CORRECTED - Biogen reports six new PML cases with Tysabri

(Corrects 7th paragraph to say 0.01 per 1,000, not 0.1)

* Says 6 new PML cases as of June 7th

* Total PML cases stand at 55, up from 49 as of May 6th

BOSTON, June 17 (Reuters) - Six more patients taking Biogen Idec Inc’s (BIIB.O) multiple sclerosis drug Tysabri have developed a potentially deadly brain infection known as PML, the company said.

The Cambridge, Massachusetts-based biotechnology company said in its latest monthly update that as of June 7th, there were 55 confirmed cases of progressive multifocal leukoencephalopathy, or PML, up from 49 as of May 6th.

Biogen, which markets the drug with partner Elan Corp Plc ELN.I, said the number of deaths from PML remained at 11.

Sales of Tysabri, the most important growth driver for both Elan and Biogen, have been crimped by concerns over PML as investors and physicians try to gauge how great the risk the risk of contracting the disease might be over time.

Last week, a panel of advisers to the U.S. Food and Drug Administration recommended the agency approve a rival product from Novartis AG NOVN.VX called Gilenia, potentially hurting Tysabri even further.

Tysabri was temporarily withdrawn from the market in 2005 after being linked with PML, but reintroduced in 2006 with stricter safety warnings.

The rate of PML increases with the length of time a patient remains on the drug. The incidence of PML in patients taking Tysabri for roughly a year is 0.01 per 1,000 patients.

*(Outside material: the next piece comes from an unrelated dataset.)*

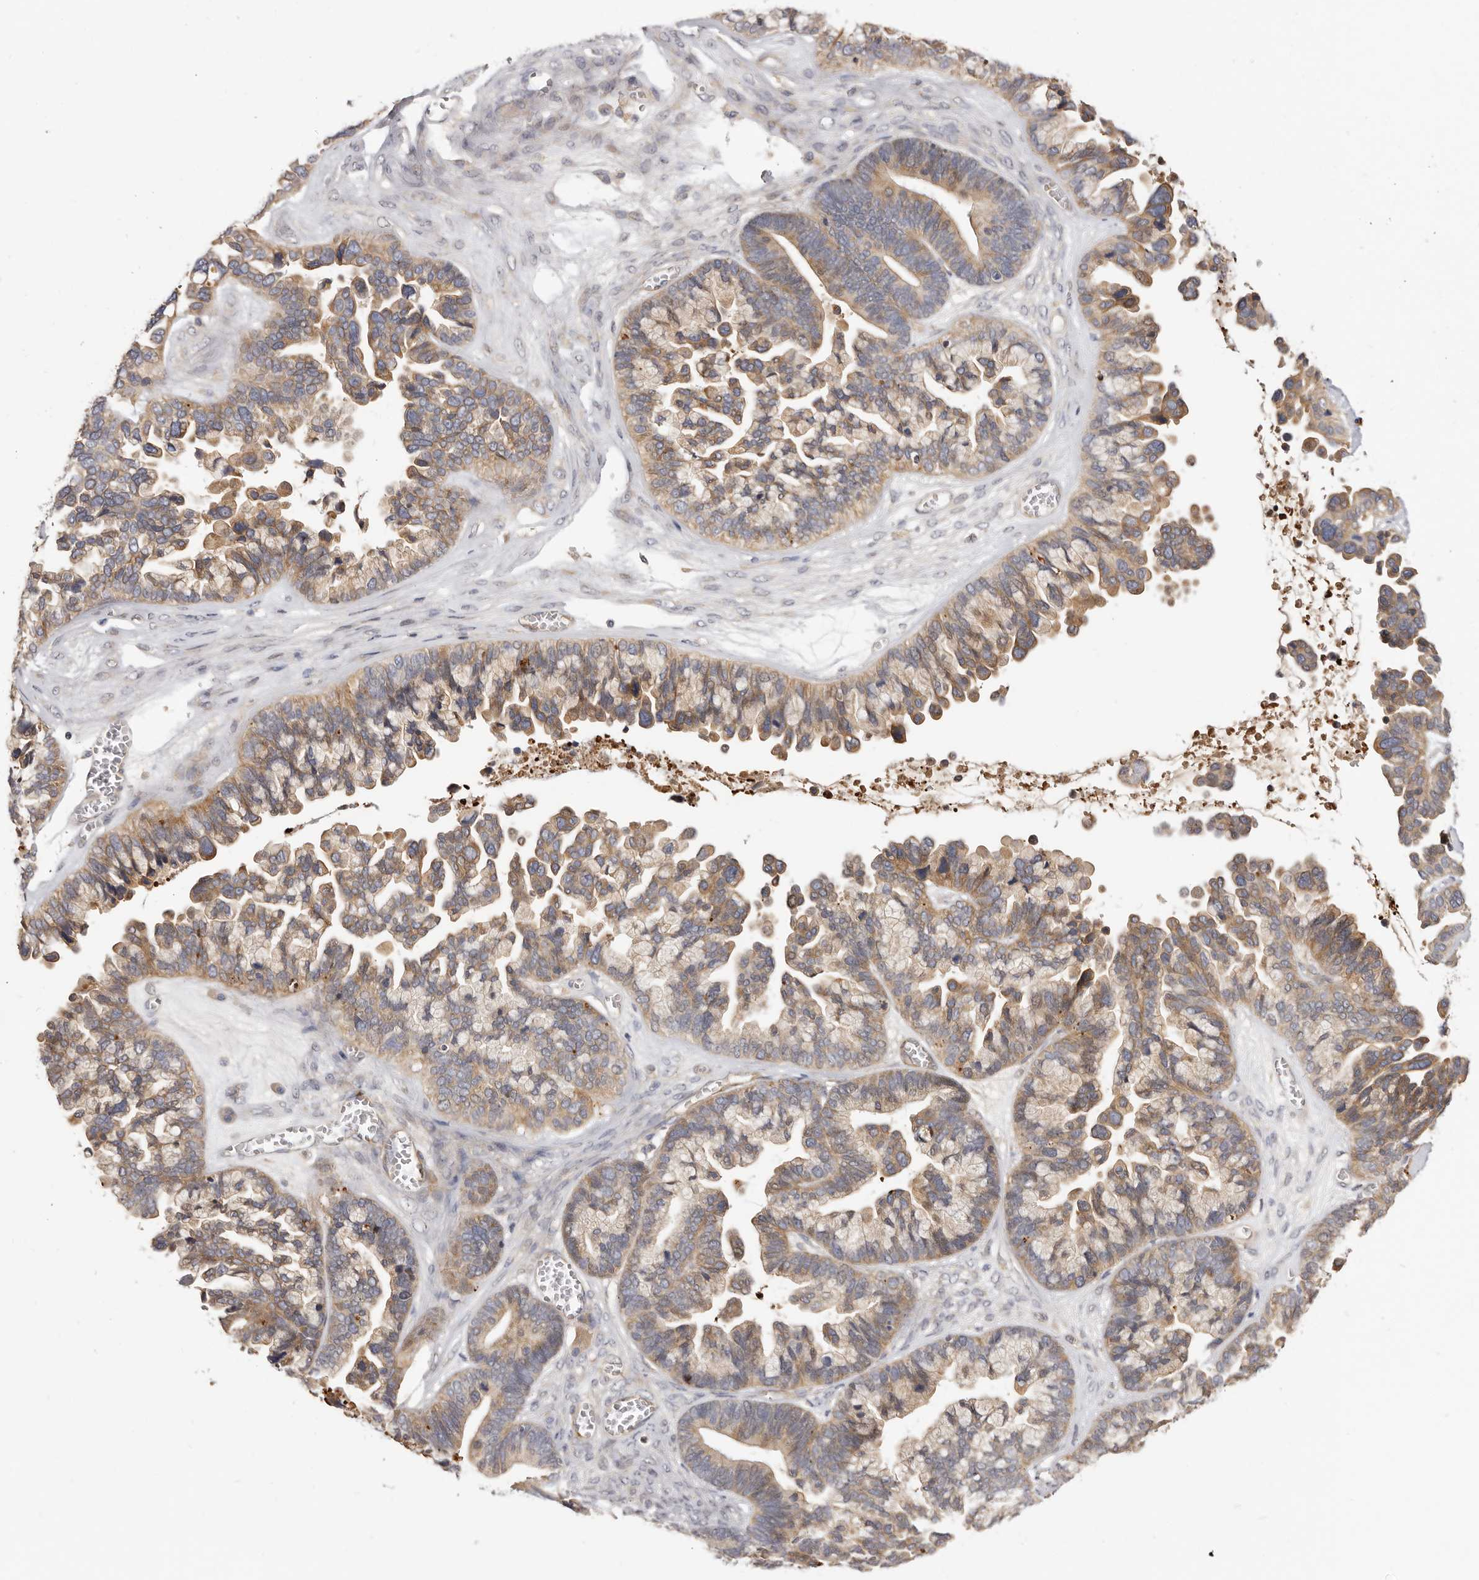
{"staining": {"intensity": "moderate", "quantity": ">75%", "location": "cytoplasmic/membranous"}, "tissue": "ovarian cancer", "cell_type": "Tumor cells", "image_type": "cancer", "snomed": [{"axis": "morphology", "description": "Cystadenocarcinoma, serous, NOS"}, {"axis": "topography", "description": "Ovary"}], "caption": "Immunohistochemical staining of ovarian cancer (serous cystadenocarcinoma) displays medium levels of moderate cytoplasmic/membranous staining in about >75% of tumor cells.", "gene": "ADAMTS9", "patient": {"sex": "female", "age": 56}}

That rate rises to 0.35 cases per 1,000 in patients taking the drug for between one and two years, and to 1.47 cases for patients taking it between two and three years.

The company says the rate of PML is still within the 1 in 1,000 level seen in its clinical trials and noted on the drug’s label.

The May 6th figure of 49 represented an increase of three new cases compared with the 46 cases reported as of April 6th. That in turn represented an increase of four from March 10th, when there were 42 cases.